As Small_Steps said, looks like the market is working! This is excellent, we need more cases of this type. As often the case, innovation comes up from the small entrepreneurial companies with bright ideas.
Good to see it coming from England too. We've gotten too used to thinking of Japan and Germany as leading the world in vehicle designs, though the UK still has an edge in a few areas of heavy industry, for example JCB excavators.
And it looks nice in Post Office and Police liveries too; in both applications it would certainly have advantages. The stop-start driving of postal work, and the need for stealth in police work, both favor electric vehicles.
In fact both are cases where every characteristic of their driving favors electrics. Stop-start, high acceleration and (in police work) bursts of high speed, quiet, stealth, one driver plus relatively light cargo, fleet management, local radius of operation. The larger postal vans and police vans could be replaced with slower-speed electric vans. Surprising that this all hasn't caught on faster.
The Flevo seems like a good one also; pedal/electric hybrid.
Go here and see a pedal-powered local-delivery vehicle right here in Berkeley California USA (second picture on the page):
http://flevofan.ligfiets.net/en/ch4-05.htm
Pedal Express is a local parcels carrier that has achieved decent success in the Bay Area. They serve many local businesses and a few local government agencies, and they're often the fastest way to ship stuff in the area.
If you look through the history of early automobiles and trucks, they were often open vehicles with no cab or enclosed compartment for driver, passengers, and goods being carried.
What we also need, are scooter-based enclosed cars & light trucks.
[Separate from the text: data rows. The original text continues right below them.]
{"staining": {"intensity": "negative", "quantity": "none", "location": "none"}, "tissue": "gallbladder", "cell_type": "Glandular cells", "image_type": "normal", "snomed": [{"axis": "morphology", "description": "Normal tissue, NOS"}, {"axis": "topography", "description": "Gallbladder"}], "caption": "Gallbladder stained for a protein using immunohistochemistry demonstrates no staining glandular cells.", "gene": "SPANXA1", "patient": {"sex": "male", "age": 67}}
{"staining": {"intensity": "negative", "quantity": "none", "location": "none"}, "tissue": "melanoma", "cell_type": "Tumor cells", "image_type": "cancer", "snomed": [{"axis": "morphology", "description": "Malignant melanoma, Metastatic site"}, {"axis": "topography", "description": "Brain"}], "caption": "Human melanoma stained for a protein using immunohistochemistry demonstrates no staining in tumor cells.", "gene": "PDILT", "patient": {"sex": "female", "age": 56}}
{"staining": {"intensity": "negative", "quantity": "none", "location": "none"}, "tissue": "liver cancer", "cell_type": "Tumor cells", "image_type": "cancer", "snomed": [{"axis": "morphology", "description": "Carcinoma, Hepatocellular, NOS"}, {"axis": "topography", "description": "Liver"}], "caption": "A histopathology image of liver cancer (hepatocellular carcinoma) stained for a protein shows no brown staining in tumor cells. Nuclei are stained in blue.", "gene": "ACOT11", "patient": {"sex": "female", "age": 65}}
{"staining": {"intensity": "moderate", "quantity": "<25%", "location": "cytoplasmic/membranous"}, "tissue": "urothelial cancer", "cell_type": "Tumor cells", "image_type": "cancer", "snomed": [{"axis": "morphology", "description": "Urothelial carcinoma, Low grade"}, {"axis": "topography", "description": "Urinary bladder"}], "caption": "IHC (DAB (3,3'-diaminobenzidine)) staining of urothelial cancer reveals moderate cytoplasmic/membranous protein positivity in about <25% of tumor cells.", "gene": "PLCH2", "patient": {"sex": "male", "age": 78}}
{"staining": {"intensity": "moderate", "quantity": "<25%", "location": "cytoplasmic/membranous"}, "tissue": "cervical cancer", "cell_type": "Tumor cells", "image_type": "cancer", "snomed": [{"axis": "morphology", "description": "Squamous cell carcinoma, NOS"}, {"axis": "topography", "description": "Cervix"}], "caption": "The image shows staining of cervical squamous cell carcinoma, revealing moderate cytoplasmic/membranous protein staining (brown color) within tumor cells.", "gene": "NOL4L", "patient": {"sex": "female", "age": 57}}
I would buy one of the latter in a second if I had a place to park it. For my application: seating for two, and rectangular space for four cubic yards of materials, and the enclosure would have to be rigid and lockable. A radio would be nice for getting news reports while on the road.
For another variation on the overall theme of micro-vehicles, put the word "Isetta" into a search engine. That's the car that saved BMW from bankruptcy after WW2. See also "Messerschmitt Cabin-scooter" (go to a pictures search and input "Messerschmitt", they are famous for aircraft but you'll recognize the micro-car when you see it).
High-efficiency electric scooters, pedal/electric hybrid bikes; all of this stuff shows why engineers and geeks tend not to be fatalistically grim about the future.